Graduation Project - Empirical Survey On Text Representations In Sentiment Analysis

Project Description

This is a part of a graduation project which included among others Natural Language Processing(NLP), Information Retrieval(IR) and Sentiment Analysis as main experimentational objectives.

This project was developed on Atom(editor) with Hydrogen plug-in for prototyping and early development reasons. The main execution of project's functionality is in main.py. Fine-Tuning elmo is served as standalone execution file(fine_tune.py). The rest of the Python modules are served as basic classes for supported functionality of the project.

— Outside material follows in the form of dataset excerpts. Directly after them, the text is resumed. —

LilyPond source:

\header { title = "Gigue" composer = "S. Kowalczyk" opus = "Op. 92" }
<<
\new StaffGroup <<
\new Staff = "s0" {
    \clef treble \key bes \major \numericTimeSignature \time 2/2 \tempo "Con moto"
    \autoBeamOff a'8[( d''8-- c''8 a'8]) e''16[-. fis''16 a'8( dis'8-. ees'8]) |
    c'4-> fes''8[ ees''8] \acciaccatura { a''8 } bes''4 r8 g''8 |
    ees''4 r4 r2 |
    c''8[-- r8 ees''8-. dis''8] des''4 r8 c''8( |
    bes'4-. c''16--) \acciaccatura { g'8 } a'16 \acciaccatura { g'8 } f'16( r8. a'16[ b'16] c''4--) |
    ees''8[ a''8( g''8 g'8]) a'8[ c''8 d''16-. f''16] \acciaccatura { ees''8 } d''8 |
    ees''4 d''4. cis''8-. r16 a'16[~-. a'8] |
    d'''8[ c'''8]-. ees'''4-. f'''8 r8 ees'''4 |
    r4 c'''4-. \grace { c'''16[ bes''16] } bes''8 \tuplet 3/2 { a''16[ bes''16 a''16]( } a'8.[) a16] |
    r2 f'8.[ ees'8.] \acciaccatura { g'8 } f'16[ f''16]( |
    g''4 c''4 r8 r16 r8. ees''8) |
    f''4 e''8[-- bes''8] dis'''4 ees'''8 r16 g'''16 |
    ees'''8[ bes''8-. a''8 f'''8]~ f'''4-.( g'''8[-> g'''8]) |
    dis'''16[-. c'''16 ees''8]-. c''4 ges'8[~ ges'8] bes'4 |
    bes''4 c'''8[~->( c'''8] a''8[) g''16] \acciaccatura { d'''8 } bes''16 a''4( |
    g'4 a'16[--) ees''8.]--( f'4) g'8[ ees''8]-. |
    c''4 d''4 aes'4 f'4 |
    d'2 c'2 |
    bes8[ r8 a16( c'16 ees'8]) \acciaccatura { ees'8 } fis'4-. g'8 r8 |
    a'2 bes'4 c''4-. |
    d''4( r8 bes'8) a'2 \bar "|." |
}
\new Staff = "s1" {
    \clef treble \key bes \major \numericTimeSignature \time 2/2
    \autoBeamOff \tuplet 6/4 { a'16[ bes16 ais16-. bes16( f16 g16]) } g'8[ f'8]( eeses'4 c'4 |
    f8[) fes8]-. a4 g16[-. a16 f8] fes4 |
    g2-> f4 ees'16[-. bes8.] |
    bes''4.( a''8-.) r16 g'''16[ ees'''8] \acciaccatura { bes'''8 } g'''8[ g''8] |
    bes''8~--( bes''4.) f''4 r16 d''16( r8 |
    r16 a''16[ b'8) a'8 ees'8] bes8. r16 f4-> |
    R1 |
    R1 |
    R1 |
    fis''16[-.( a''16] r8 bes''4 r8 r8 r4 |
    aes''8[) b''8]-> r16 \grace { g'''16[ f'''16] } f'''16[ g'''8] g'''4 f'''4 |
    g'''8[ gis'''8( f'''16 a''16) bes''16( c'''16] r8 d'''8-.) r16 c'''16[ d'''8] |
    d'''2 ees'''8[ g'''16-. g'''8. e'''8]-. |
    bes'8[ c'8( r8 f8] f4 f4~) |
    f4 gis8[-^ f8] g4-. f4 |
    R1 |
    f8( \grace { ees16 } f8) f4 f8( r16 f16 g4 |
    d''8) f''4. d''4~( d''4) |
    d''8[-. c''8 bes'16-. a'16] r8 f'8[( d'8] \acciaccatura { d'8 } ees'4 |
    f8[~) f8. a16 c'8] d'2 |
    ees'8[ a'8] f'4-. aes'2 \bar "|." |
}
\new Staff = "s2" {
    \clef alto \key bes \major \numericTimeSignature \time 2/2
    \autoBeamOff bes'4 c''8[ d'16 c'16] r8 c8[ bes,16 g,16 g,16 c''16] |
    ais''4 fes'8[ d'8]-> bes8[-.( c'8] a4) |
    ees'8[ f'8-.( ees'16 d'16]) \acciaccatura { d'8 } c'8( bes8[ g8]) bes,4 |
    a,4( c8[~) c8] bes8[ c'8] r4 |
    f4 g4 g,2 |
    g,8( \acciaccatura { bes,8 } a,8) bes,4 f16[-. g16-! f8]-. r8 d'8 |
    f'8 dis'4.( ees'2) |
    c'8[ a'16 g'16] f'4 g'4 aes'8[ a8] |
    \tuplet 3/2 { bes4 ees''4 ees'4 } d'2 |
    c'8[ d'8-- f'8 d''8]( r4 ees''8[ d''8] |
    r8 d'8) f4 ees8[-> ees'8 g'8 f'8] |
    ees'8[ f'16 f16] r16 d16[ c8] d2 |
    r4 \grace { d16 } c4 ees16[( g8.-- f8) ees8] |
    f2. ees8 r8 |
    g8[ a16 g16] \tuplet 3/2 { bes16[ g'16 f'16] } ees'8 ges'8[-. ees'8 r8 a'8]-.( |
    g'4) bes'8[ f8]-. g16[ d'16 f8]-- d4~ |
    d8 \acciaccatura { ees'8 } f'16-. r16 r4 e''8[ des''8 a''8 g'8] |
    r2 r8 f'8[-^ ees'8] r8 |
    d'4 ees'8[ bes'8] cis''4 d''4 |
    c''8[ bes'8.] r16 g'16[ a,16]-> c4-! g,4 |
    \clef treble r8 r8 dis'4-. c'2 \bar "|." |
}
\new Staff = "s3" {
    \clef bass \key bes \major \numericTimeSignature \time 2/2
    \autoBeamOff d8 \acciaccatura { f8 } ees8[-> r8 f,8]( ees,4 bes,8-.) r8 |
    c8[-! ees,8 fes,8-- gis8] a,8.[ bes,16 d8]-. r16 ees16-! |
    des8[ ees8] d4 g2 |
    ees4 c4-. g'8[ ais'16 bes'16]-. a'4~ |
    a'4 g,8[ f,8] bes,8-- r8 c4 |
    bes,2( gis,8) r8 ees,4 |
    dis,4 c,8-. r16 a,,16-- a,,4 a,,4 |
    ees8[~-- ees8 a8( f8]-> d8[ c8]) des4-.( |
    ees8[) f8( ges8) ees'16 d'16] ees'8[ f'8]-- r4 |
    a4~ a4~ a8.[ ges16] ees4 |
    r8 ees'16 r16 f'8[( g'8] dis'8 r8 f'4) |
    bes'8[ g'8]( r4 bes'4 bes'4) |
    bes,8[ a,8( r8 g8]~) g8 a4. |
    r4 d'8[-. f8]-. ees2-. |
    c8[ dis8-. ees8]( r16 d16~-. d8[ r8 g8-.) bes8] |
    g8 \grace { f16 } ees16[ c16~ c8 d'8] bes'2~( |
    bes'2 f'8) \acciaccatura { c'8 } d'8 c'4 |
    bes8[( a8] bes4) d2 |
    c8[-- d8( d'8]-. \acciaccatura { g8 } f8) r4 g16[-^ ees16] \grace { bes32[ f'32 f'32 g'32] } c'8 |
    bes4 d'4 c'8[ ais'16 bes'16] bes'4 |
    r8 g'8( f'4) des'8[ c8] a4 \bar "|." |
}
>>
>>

  • Support Python Modules
    • Load/Save Datasets Module(dataset_loader.py)
    • Word Vectors Class Implementation(emb_vector.py)
    • Sentiment Analysis Models Sklearn(LR, MNB, Adaboost(RF), SVM), Ensemble (sentiment_model.py)
    • Glove Algorithm - Python Implementation MIT(glove.py)
    • NLP pre-processing, T-SNE(k-closest), Sanitize word vectors(helper_functions.py)
    • Machine Learning(ML) Pipeline of training word vectors on Sentiment140(ml_pipeline.py)
    • Scatter Plot, H-Bar Plot, Correlation Plot(plot_helper.py)
Project Functionality
  • Rule-based text preprocessing and normalization with SpaCy, Gensim, NLTK
  • Sparse Vector Space Models Experiments
    • Cross-Domain experiments with TFIDF and sentiment datasets(ImDb, Sentiment140, Sarcasm)
    • Eli5 Sparse model(SVM n-gram) analysis in terms of false positive/missclasified sentiment data
  • Word vector models(Doc2Vec, Word2vec - S-gram, CBOW) & Glove analysis on sentiment corpora(Sentiment140)
    • Identifying sentiment outliers in Sentiment Orientation(SO) analysis with T-SNE of the produced embeddings
  • Pre-trained word and contextual Language Models(LM) performance on sentiment datasets(ImDb, Sentiment140, SemEval_2016)
  • Fine-Tuning pre-trained Elmo model weights on unseen sentiment data with Keras(Embedding Layer)
Technical
  • Gensim, SpaCy, NLTK, scikit-learn, Tensorflow, Keras
Prerequisite: allennlp NLP Library